• **Bereitgestellter Text**:
/---

Der französische Staatspräsident Emmanuel Macron empfängt den damaligen Präsidenten Gabuns, Ali Bongo, im Juni 2023 in Paris | Bild: picture alliance / NurPhoto | Andrea Savorani Neri

Staatsstreiche in Westafrika: Wer profitiert?

Seit 2020 kam es in fünf afrikanischen Ländern im französischen Einflussbereich zu gewaltsamen Machtwechseln durch das Militär. Frankreich verliert seither massiv an Einfluss in einer Region, die es jahrzehntelang – vor allem finanziell – dominierte. Mehrere der Putschisten wurden von den USA ausgebildet. Wer profitiert und in welche Richtung entwickelt sich die Region?

\---

• **Aufgeführte Einträge**:

/---

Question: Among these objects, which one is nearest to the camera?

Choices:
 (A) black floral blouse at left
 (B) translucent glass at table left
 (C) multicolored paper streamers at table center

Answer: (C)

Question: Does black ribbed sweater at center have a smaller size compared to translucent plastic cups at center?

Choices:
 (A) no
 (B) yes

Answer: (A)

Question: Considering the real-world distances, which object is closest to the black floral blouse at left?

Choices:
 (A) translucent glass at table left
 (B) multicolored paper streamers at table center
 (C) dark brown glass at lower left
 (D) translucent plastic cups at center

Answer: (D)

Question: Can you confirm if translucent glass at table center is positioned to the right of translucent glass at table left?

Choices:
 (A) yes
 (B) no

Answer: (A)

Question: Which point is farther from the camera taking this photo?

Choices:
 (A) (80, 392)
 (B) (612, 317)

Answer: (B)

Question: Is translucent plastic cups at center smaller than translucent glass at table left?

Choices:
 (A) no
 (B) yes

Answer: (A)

\---
/---

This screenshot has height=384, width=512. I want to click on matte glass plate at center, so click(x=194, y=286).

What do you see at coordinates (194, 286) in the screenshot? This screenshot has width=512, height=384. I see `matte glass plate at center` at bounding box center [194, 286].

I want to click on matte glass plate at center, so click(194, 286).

\---

• **Anweisungen und Vorgaben**:
Beantworte mithilfe des Textes zu den Staatsstreichen in Westafrika diese Fragen:
1. In welcher Stadt empfing Emmanuel Macron laut Bildunterschrift Ali Bongo?
2. In wie vielen afrikanischen Ländern kam es seit 2020 zu gewaltsamen Machtwechseln durch das Militär?
3. Von welchem Land wurden mehrere der Putschisten ausgebildet?
Die Einträge spielen hierfür keine Rolle.

• **Ergebnis der Übung**:
1. In Paris.
2. In fünf Ländern.
3. Von den USA.